Formation and control of nanostructure bundles by helium plasma exposure

2021 Fiscal Year Final Research Report

• Project/Area Number: 20K22322
• Research Category: Grant-in-Aid for Research Activity Start-up
• Allocation Type: Multi-year Fund
• Review Section: 0202:Condensed matter physics, plasma science, nuclear engineering, earth resources engineering, energy engineering, and related fields
• Research Institution: University of Tsukuba
• Principal Investigator: Hwangbo Dogyun 筑波大学, 数理物質系, 助教 (00870908)
• Project Period (FY): 2020-09-11 – 2022-03-31
• Keywords: タングステン / プラズマー材料相互作用 / ヘリウムプラズマ / ナノ構造バンドル

Outline of Final Research Achievements

Helicon-mode helium plasma was successfully demonstrated in the RF (13.56 MHz) frequency plasma device APSEDAS. A voltage bias system to a sample was established, and the formation of nanostructures was confirmed.

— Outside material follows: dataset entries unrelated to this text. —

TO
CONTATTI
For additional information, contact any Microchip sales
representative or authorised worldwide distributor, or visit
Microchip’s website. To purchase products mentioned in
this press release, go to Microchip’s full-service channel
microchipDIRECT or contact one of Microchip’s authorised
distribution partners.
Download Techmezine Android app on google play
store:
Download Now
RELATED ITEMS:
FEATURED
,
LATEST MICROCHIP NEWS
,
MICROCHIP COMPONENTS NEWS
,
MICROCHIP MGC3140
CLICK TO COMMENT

It was found that the shape of the surface nanostructure differs with the change in plasma parameters during the helicon transition. It was also clarified that when impurities are observed in the early stage of plasma generation, the formation of uniform nanostructures is suppressed on the surface and needle-shaped nanostructure bundles are fabricated. It is considered that the RF ion modulation and the sputtering due to impurity contents affected the formation of the needle-shaped bundle structures. Succesive research would focus on clarying the effects of RF modulation of the biasing and the impurity concentration control experiment.

Free Research Field

核融合学

Academic Significance and Societal Importance of the Research Achievements

本研究は純金属とプラズマのみで発生する金属構造変化に注目する研究である。近年、ヘリウムプラズマに加えて不純物ガスの存在や金属面へ入射するイオンのエネルギー変調等が既存と大別されるバンドル構造を形成することを確認されており、本研究ではそのバンドル構造が一部の実験装置の特殊的な実験条件に限定される現象でなく、普遍的に発生する現象であることを示した。化学反応を含まない、ドライプロセスでの金属ナノ構造化は表面構造の制御技術の発展により光触媒、電界放出材、熱電素材など様々な応用が予想されるため、今後ともナノ構造やバンドル構造の生成機構の理解や構造制御技術の確立が期待できる。